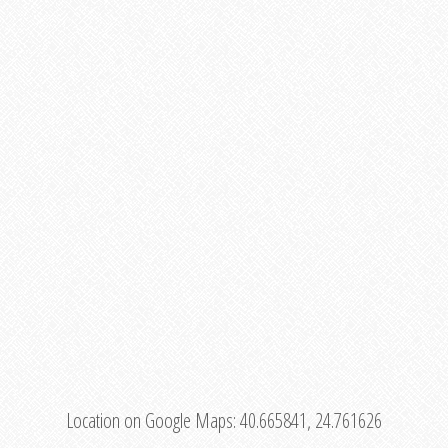
Location on Google Maps:
40.665841, 24.761626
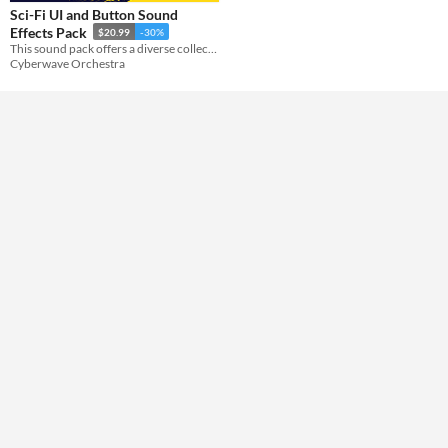
Sci-Fi UI and Button Sound
Effects Pack
$20.99
-30%
Themes
This sound pack offers a diverse collection of sci-fi user interface sounds.
Sci-fi
Cyberwave Orchestra
Tools & Engines
AI Assistance
No AI
Misc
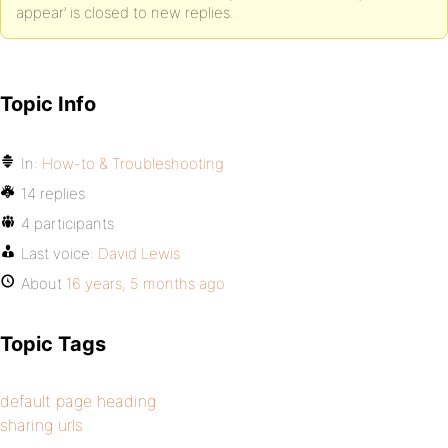
appear’ is closed to new replies.
if ( defined( 'BP_ENABLE_MULTIBLOG' ) ) {
$blog_title = get_blog_option( $current_blog->blog_i
Topic Info
} else {
$blog_title = get_blog_option( BP_ROOT_BLOG, 'blogna
In:
How-to & Troubleshooting
}
14 replies
4 participants
if(!empty($title)) return $blog_title . ' | ' . esc_
Last voice:
David Lewis
}
About
16 years, 5 months ago
//so on blog home page, It will show Blog, reason we
return $complete_title;
Topic Tags
}
default page heading
sharing urls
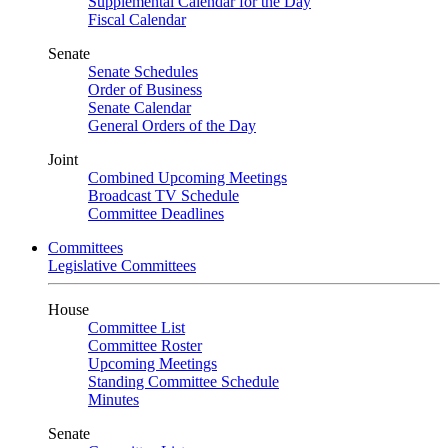
Supplemental Calendar for the Day
Fiscal Calendar
Senate
Senate Schedules
Order of Business
Senate Calendar
General Orders of the Day
Joint
Combined Upcoming Meetings
Broadcast TV Schedule
Committee Deadlines
Committees
Legislative Committees
House
Committee List
Committee Roster
Upcoming Meetings
Standing Committee Schedule
Minutes
Senate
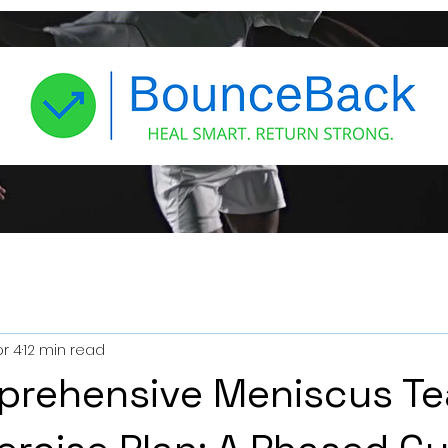
r 4
12 min read
prehensive Meniscus Te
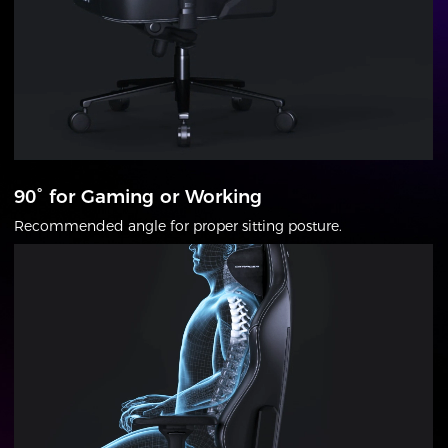
90° for Gaming or Working
Recommended angle for proper sitting posture.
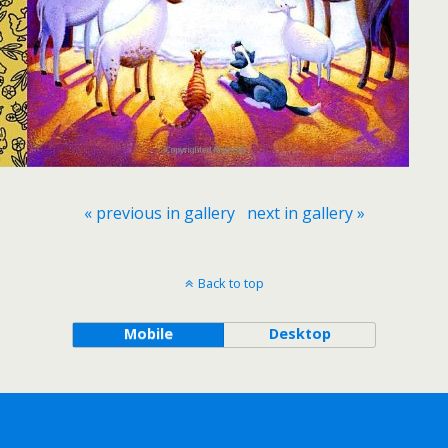
« previous in gallery
next in gallery »
Back to top
Mobile
Desktop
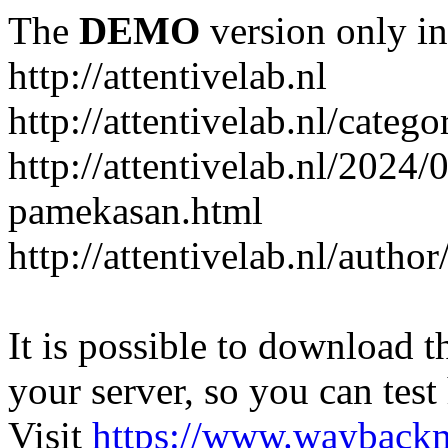
The
DEMO
version only in
http://attentivelab.nl
http://attentivelab.nl/catego
http://attentivelab.nl/2024
pamekasan.html
http://attentivelab.nl/author
It is possible to download th
your server, so you can test
Visit
https://www.wayback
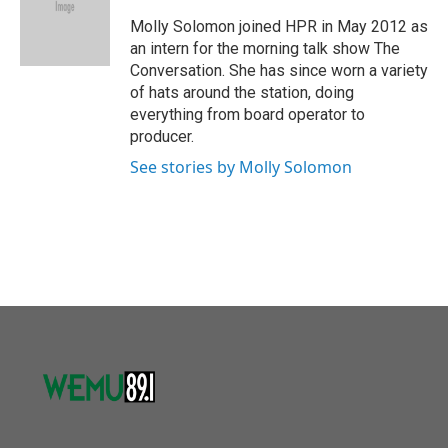
o
e
d
o
r
I
Molly Solomon joined HPR in May 2012 as
k
n
an intern for the morning talk show The
Conversation. She has since worn a variety
of hats around the station, doing
everything from board operator to
producer.
See stories by Molly Solomon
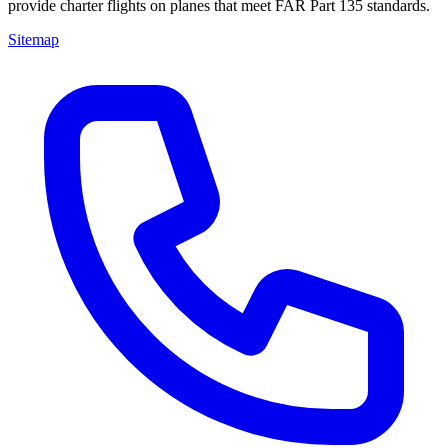
provide charter flights on planes that meet FAR Part 135 standards.
Sitemap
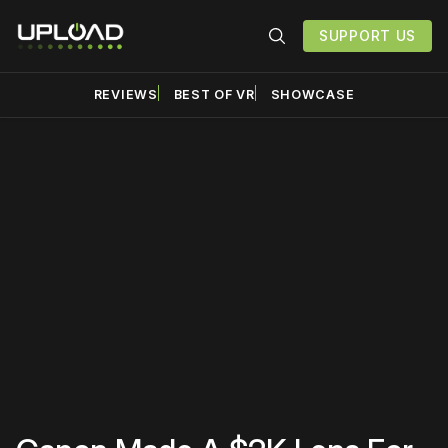
SUPPORT US
REVIEWS
BEST OF VR
SHOWCASE
Please disable your ad
blocker or
become a
member
to support our work
☹️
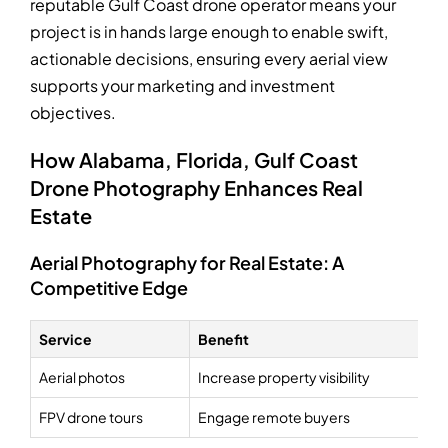
reputable Gulf Coast drone operator means your
project is in hands large enough to enable swift,
actionable decisions, ensuring every aerial view
supports your marketing and investment
objectives.
How Alabama, Florida, Gulf Coast
Drone Photography Enhances Real
Estate
Aerial Photography for Real Estate: A
Competitive Edge
Service
Benefit
Aerial photos
Increase property visibility
FPV drone tours
Engage remote buyers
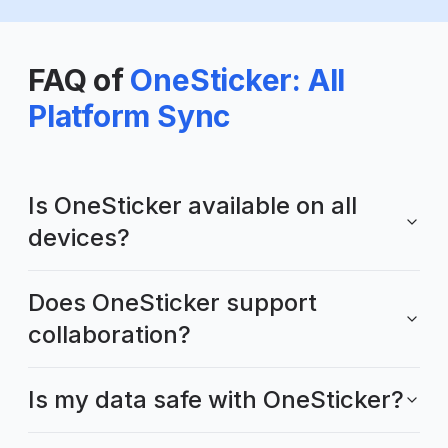
FAQ of
OneSticker: All
Platform Sync
Is OneSticker available on all
devices?
Does OneSticker support
collaboration?
Is my data safe with OneSticker?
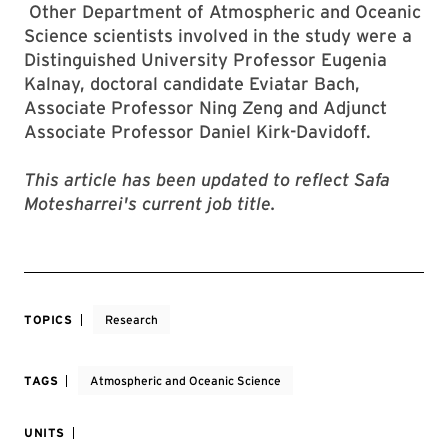
Other Department of Atmospheric and Oceanic
Science scientists involved in the study were a
Distinguished University Professor Eugenia
Kalnay, doctoral candidate Eviatar Bach,
Associate Professor Ning Zeng and Adjunct
Associate Professor Daniel Kirk-Davidoff.
This article has been updated to reflect Safa
Motesharrei's current job title.
TOPICS
Research
TAGS
Atmospheric and Oceanic Science
UNITS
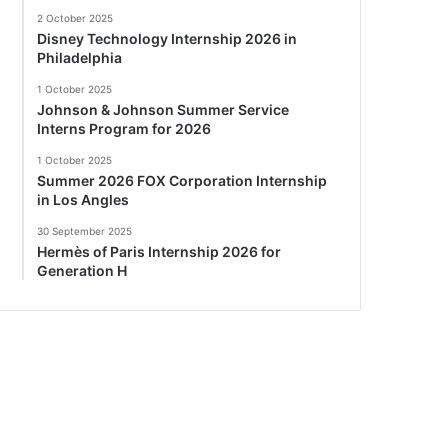
2 October 2025
Disney Technology Internship 2026 in
Philadelphia
1 October 2025
Johnson & Johnson Summer Service
Interns Program for 2026
1 October 2025
Summer 2026 FOX Corporation Internship
in Los Angles
30 September 2025
Hermès of Paris Internship 2026 for
Generation H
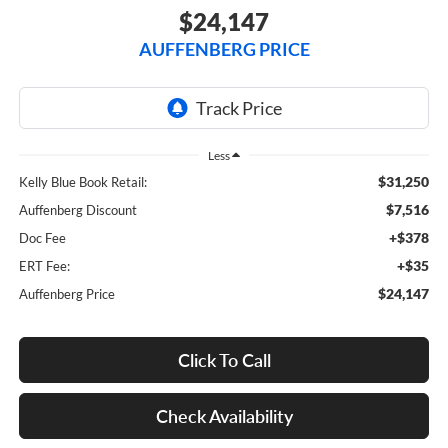
$24,147
AUFFENBERG PRICE
Less
$31,250
Kelly Blue Book Retail:
$7,516
Auffenberg Discount
+$378
Doc Fee
+$35
ERT Fee:
$24,147
Auffenberg Price
Click To Call
Check Availability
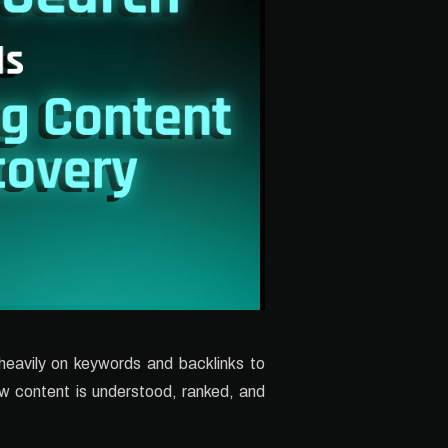
 heavily on keywords and backlinks to
how content is understood, ranked, and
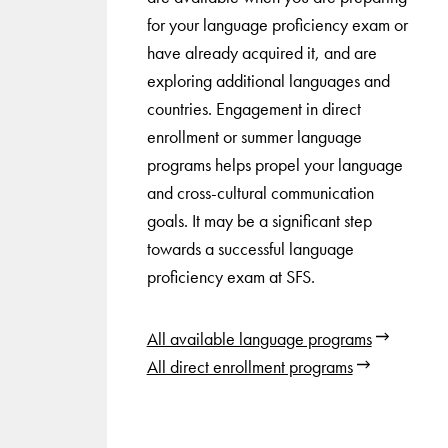
for your language proficiency exam or
have already acquired it, and are
exploring additional languages and
countries. Engagement in direct
enrollment or summer language
programs helps propel your language
and cross-cultural communication
goals. It may be a significant step
towards a successful language
proficiency exam at SFS.
All available language programs
All direct enrollment programs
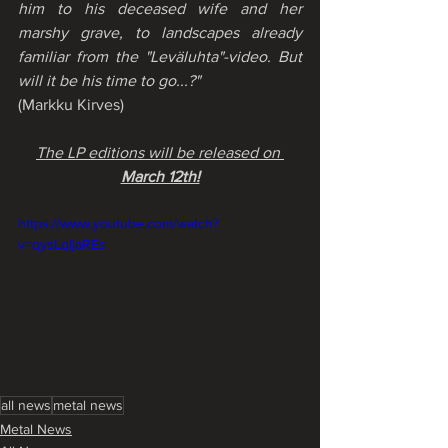
him to his deceased wife and her 
marshy grave, to landscapes already 
familiar from the "Leväluhta"-video. But 
will it be his time to go...?"
(Markku Kirves)
The LP editions will be released on 
March 12th!
https://www.youtube.com/watch?
v=qysLqljaREs
all news
metal news
Metal News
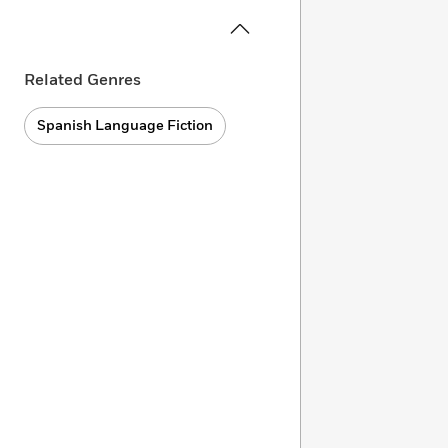
Related Genres
Spanish Language Fiction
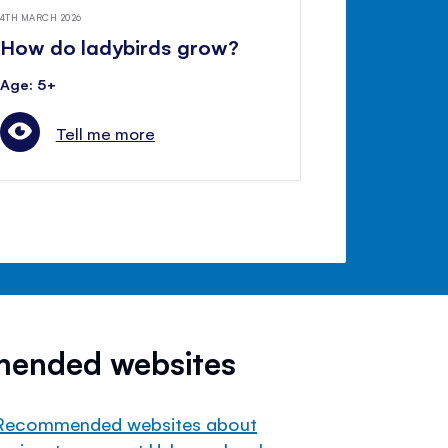
4TH MARCH 2026
How do ladybirds grow?
Age: 5+
Tell me more
mended websites
Recommended websites about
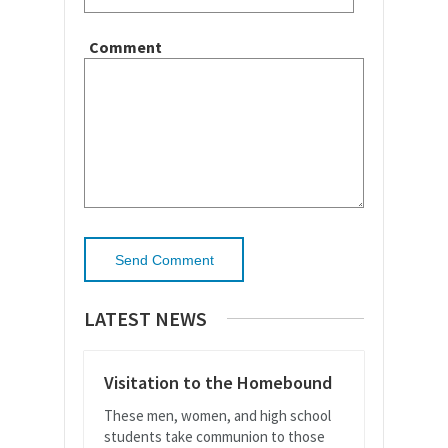
Comment
LATEST NEWS
Visitation to the Homebound
These men, women, and high school
students take communion to those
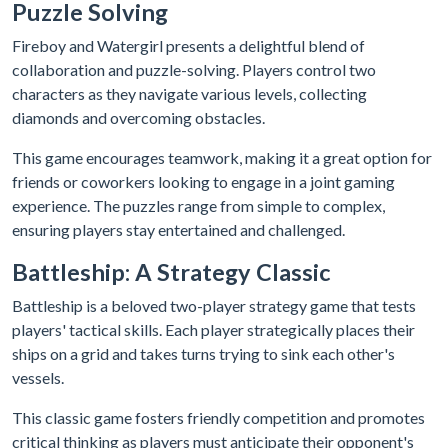
Puzzle Solving
Fireboy and Watergirl presents a delightful blend of
collaboration and puzzle-solving. Players control two
characters as they navigate various levels, collecting
diamonds and overcoming obstacles.
This game encourages teamwork, making it a great option for
friends or coworkers looking to engage in a joint gaming
experience. The puzzles range from simple to complex,
ensuring players stay entertained and challenged.
Battleship: A Strategy Classic
Battleship is a beloved two-player strategy game that tests
players' tactical skills. Each player strategically places their
ships on a grid and takes turns trying to sink each other's
vessels.
This classic game fosters friendly competition and promotes
critical thinking as players must anticipate their opponent's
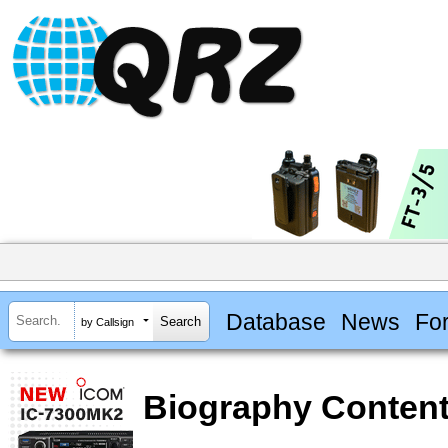
Database
News
Fo
by Callsign
Biography Content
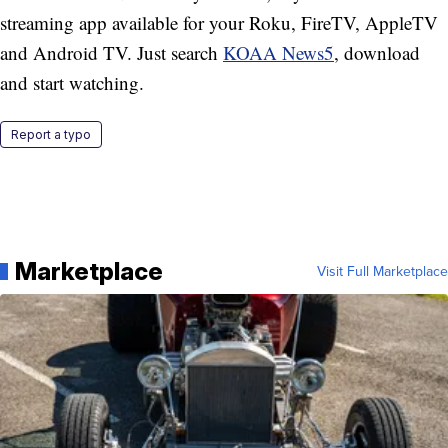
streaming app available for your Roku, FireTV, AppleTV
and Android TV. Just search
KOAA News5
, download
and start watching.
Report a typo
Marketplace
Visit Full Marketplace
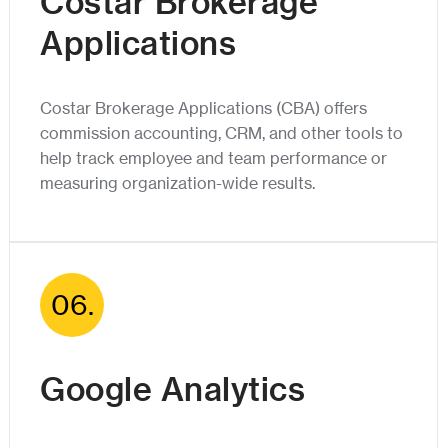
Costar Brokerage
Applications
Costar Brokerage Applications (CBA) offers
commission accounting, CRM, and other tools to
help track employee and team performance or
measuring organization-wide results.
06.
Google Analytics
══════════
AIM OF THE TASK |
Reproduce every line of text from all of the records above verbatim, omitting the picture markers.

EXERCISE RESPONSE |
Location on Google Maps:
40.665841, 24.761626
Sci-Fi UI and Button Sound
Effects Pack
$20.99
-30%
Themes
This sound pack offers a diverse collection of sci-fi user interface sounds.
Sci-fi
Cyberwave Orchestra
Tools & Engines
AI Assistance
No AI
Misc
appear’ is closed to new replies.
if ( defined( 'BP_ENABLE_MULTIBLOG' ) ) {
$blog_title = get_blog_option( $current_blog->blog_i
Topic Info
} else {
$blog_title = get_blog_option( BP_ROOT_BLOG, 'blogna
In:
How-to & Troubleshooting
}
14 replies
4 participants
if(!empty($title)) return $blog_title . ' | ' . esc_
Last voice:
David Lewis
}
About
16 years, 5 months ago
//so on blog home page, It will show Blog, reason we
return $complete_title;
Topic Tags
}
default page heading
sharing urls
Supplemental Calendar for the Day
Fiscal Calendar
Senate
Senate Schedules
Order of Business
Senate Calendar
General Orders of the Day
Joint
Combined Upcoming Meetings
Broadcast TV Schedule
Committee Deadlines
Committees
Legislative Committees
House
Committee List
Committee Roster
Upcoming Meetings
Standing Committee Schedule
Minutes
Senate
r 4
12 min read
prehensive Meniscus Te
90° for Gaming or Working
Recommended angle for proper sitting posture.
« previous in gallery
next in gallery »
Back to top
Mobile
Desktop
The
DEMO
version only in
http://attentivelab.nl
http://attentivelab.nl/catego
http://attentivelab.nl/2024
pamekasan.html
http://attentivelab.nl/author
It is possible to download th
your server, so you can test
Visit
https://www.wayback
o
e
d
o
r
I
Molly Solomon joined HPR in May 2012 as
k
n
an intern for the morning talk show The
Conversation. She has since worn a variety
of hats around the station, doing
everything from board operator to
producer.
See stories by Molly Solomon
provide charter flights on planes that meet FAR Part 135 standards.
Sitemap
SUPPORT US
REVIEWS
BEST OF VR
SHOWCASE
Please disable your ad
blocker or
become a
member
to support our work
☹️
reputable Gulf Coast drone operator means your
project is in hands large enough to enable swift,
actionable decisions, ensuring every aerial view
supports your marketing and investment
objectives.
How Alabama, Florida, Gulf Coast
Drone Photography Enhances Real
Estate
Aerial Photography for Real Estate: A
Competitive Edge
Service
Benefit
Aerial photos
Increase property visibility
FPV drone tours
Engage remote buyers
FAQ of
OneSticker: All
Platform Sync
Is OneSticker available on all
devices?
Does OneSticker support
collaboration?
Is my data safe with OneSticker?
Other Department of Atmospheric and Oceanic
Science scientists involved in the study were a
Distinguished University Professor Eugenia
Kalnay, doctoral candidate Eviatar Bach,
Associate Professor Ning Zeng and Adjunct
Associate Professor Daniel Kirk-Davidoff.
This article has been updated to reflect Safa
Motesharrei's current job title.
TOPICS
Research
TAGS
Atmospheric and Oceanic Science
UNITS
2 October 2025
Disney Technology Internship 2026 in
Philadelphia
1 October 2025
Johnson & Johnson Summer Service
Interns Program for 2026
1 October 2025
Summer 2026 FOX Corporation Internship
in Los Angles
30 September 2025
Hermès of Paris Internship 2026 for
Generation H
$24,147
AUFFENBERG PRICE
Less
$31,250
Kelly Blue Book Retail:
$7,516
Auffenberg Discount
+$378
Doc Fee
+$35
ERT Fee:
$24,147
Auffenberg Price
Click To Call
Check Availability
 heavily on keywords and backlinks to
how content is understood, ranked, and
for your language proficiency exam or
have already acquired it, and are
exploring additional languages and
countries. Engagement in direct
enrollment or summer language
programs helps propel your language
and cross-cultural communication
goals. It may be a significant step
towards a successful language
proficiency exam at SFS.
All available language programs
All direct enrollment programs
him to his deceased wife and her 
marshy grave, to landscapes already 
familiar from the "Leväluhta"-video. But 
will it be his time to go...?"
(Markku Kirves)
The LP editions will be released on 
March 12th!
https://www.youtube.com/watch?
v=qysLqljaREs
all news
metal news
Metal News
Related Genres
Spanish Language Fiction
4TH MARCH 2026
How do ladybirds grow?
Age: 5+
Tell me more
mended websites
Recommended websites about
Comment
LATEST NEWS
Visitation to the Homebound
These men, women, and high school
students take communion to those
Puzzle Solving
Fireboy and Watergirl presents a delightful blend of
collaboration and puzzle-solving. Players control two
characters as they navigate various levels, collecting
diamonds and overcoming obstacles.
This game encourages teamwork, making it a great option for
friends or coworkers looking to engage in a joint gaming
experience. The puzzles range from simple to complex,
ensuring players stay entertained and challenged.
Battleship: A Strategy Classic
Battleship is a beloved two-player strategy game that tests
players' tactical skills. Each player strategically places their
ships on a grid and takes turns trying to sink each other's
vessels.
This classic game fosters friendly competition and promotes
critical thinking as players must anticipate their opponent's
Database
News
Fo
by Callsign
Biography Content
streaming app available for your Roku, FireTV, AppleTV
and Android TV. Just search
KOAA News5
, download
and start watching.
Report a typo
Marketplace
Visit Full Marketplace
Costar Brokerage
Applications
Costar Brokerage Applications (CBA) offers
commission accounting, CRM, and other tools to
help track employee and team performance or
measuring organization-wide results.
06.
Google Analytics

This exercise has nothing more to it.